Parcoursup 2019 : SUD éducation dénonce une aggravation de la situation

vendredi 17 mai 2019
par  SUD Education 63

Pour l’année 2 de Parcoursup, la situation s’aggrave, puisqu’elle s’inscrit dans la durée. Cette année, les très nombreux dysfonctionnements constatés ne peuvent plus être imputés au « rodage » du système. Ils lui sont en fait inhérents. L’injustice de Parcoursup est un fait à ce point admis qu’elle a intégré le scénario de la série « Plus belle la vie ». Plus belle… ou plus triste.

Le nombre de candidat.e.s, de 800 000 en 2018, est passé à 900 000, sans plan d’envergure de création de places dans l’enseignement supérieur. Cette hausse des candidatures n’est pas simplement l’effet de la démographie ou de l’attractivité des études supérieures. Il faut compter aussi avec tou-te-s les déçu-e-s de Parcoursup, édition 2018, qui candidatent cette année pour une réorientation, sans assurance de succès. En laissant sur le carreau de trop nombreux et nombreuses jeunes, Parcoursup crée une file d’attente d’étudiant-e-s cherchant désespérément à accéder à la première année de leur choix, qui risque de grossir au fil des années.

L’injonction faite aux formations du supérieur de classer tou.te.s les candidat.e.s sans ex æquo confine à l’arbitraire et à l’absurde.

- Cette année encore, il y a des classes où une majorité des élèves n’ont reçu aucune réponse positive à l’ouverture de la plateforme (obtenant seulement des « en attente » ou des « non »).
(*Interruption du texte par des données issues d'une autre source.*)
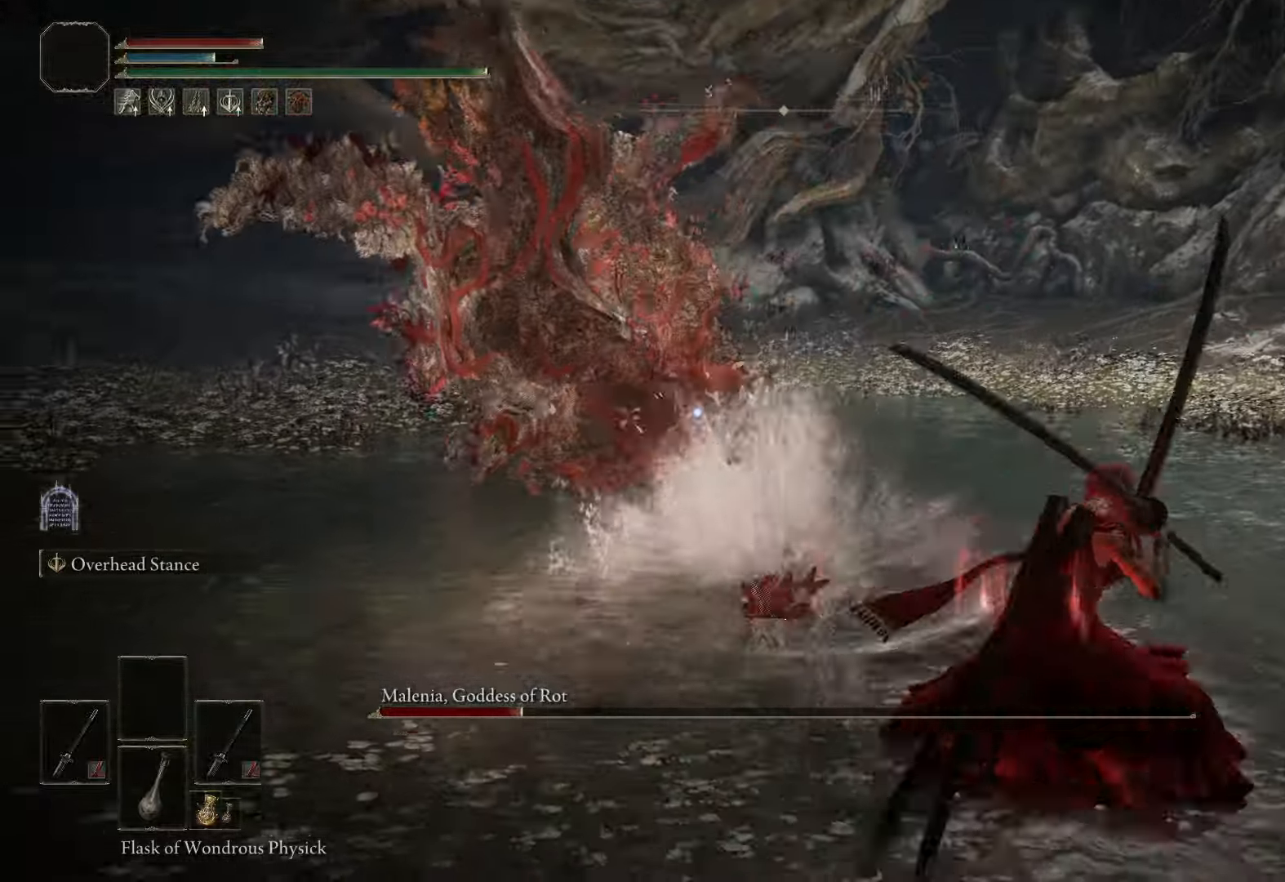
{"buttons": ["B"], "left_stick": "right", "right_stick": "center", "events": []}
Rappelons qu’en 2017, avec le très décrié APB (Admission post-bac), 80 % des candidat.e.s avaient eu une réponse positive à l’ouverture des résultats ; 50 % avaient obtenu leur premier choix dès le premier jour.

- Cette année encore, les remontées semblent suggérer que les élèves des zones géographiques et des filières reléguées (notamment en lycée professionnel) sont les grand.e.s perdant.e.s d’un système discriminatoire.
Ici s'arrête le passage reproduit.